“You can journey to the ends of the earth in search of success,” 19th-century Baptist preacher Russell Conwell is said to have proclaimed, “but if you’re lucky, you will discover happiness in your own backyard.”

Modern cosmology has stepped far beyond our cosmic backyard. We peer into the light from the earliest moments of the big bang. Our surveys stride across the universe, swallowing millions of galaxies at a time. We have mapped and measured the most subtle accelerations of cosmic expansion.

 But our understanding of all of that hinges on how well we know our own local neighborhood, which remains poorly mapped and poorly understood.

In April 2024 the Dark Energy Spectroscopic Instrument (DESI) collaboration made headlines with a stunning announcement. Data from the first year of a galaxy survey that captured precise measurements of more than 13 million galaxies revealed slight but significant evidence that dark energy may be weakening with time. That is, the mysterious force or substance that is causing the expansion of the universe to accelerate might be fading away.
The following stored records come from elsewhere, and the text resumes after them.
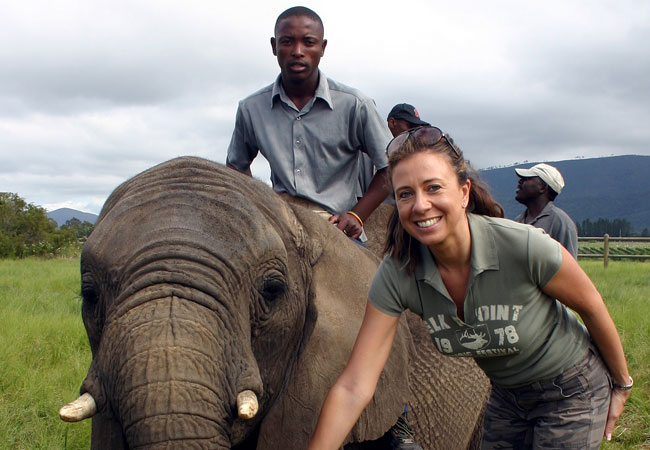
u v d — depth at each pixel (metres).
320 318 3.03
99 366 2.42
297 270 3.01
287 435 2.91
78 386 6.65
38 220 34.66
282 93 4.21
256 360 2.82
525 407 3.22
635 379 7.27
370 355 2.92
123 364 2.30
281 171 4.19
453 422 3.93
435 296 2.89
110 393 2.36
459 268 2.86
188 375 2.28
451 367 3.97
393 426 3.47
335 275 3.20
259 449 2.90
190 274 2.47
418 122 6.01
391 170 2.73
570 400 3.07
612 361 3.09
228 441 2.44
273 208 3.00
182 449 2.22
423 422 3.70
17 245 32.91
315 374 2.95
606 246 23.53
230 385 2.46
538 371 3.02
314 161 4.18
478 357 3.05
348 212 4.00
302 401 2.92
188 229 2.58
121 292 2.48
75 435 5.53
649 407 6.47
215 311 2.48
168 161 2.94
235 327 2.55
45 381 6.72
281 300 2.84
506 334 2.88
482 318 2.88
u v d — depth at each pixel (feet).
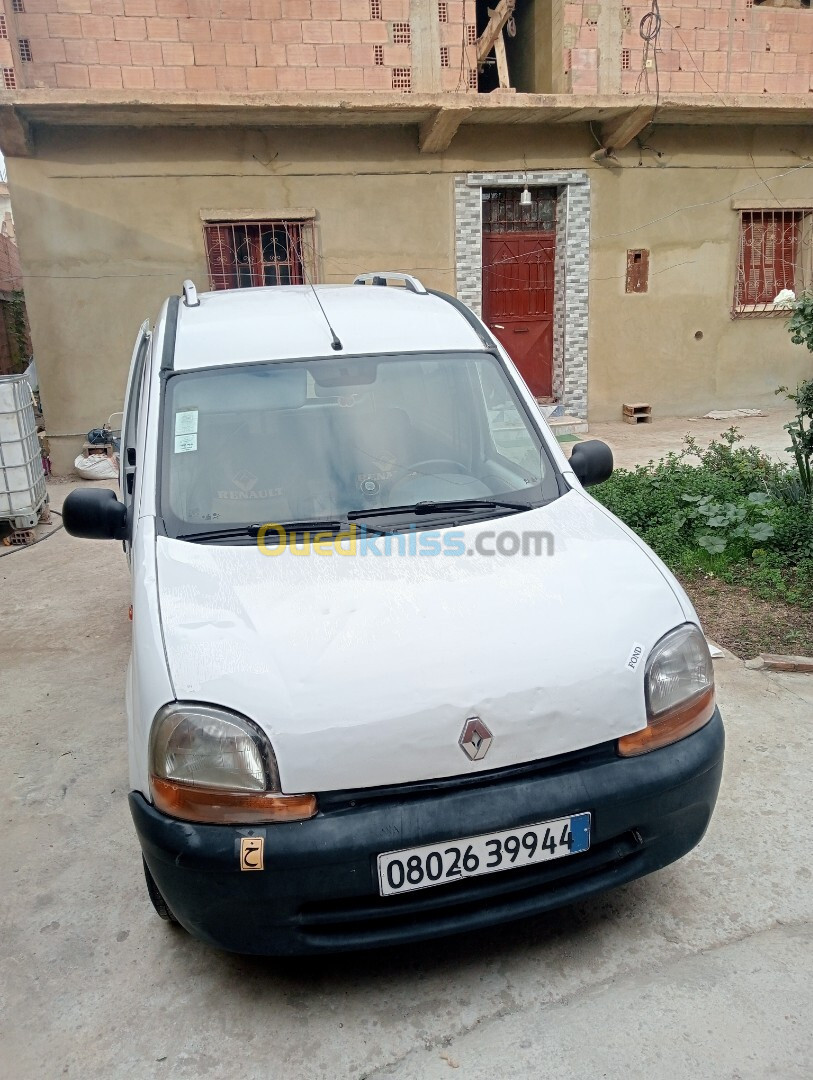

This new result adds to the growing list of problems faced by the leading model of cosmology, called LCDM for “lambda cold dark matter,” which hypothesizes that around 95 percent of all the stuff in the cosmos is either dark energy or dark matter. For years cosmologists have struggled with the so-called Hubble tension, a discrepancy between measurements of the present-day expansion rate based on the nearby universe compared with extrapolations taken from the ancient, distant cosmos.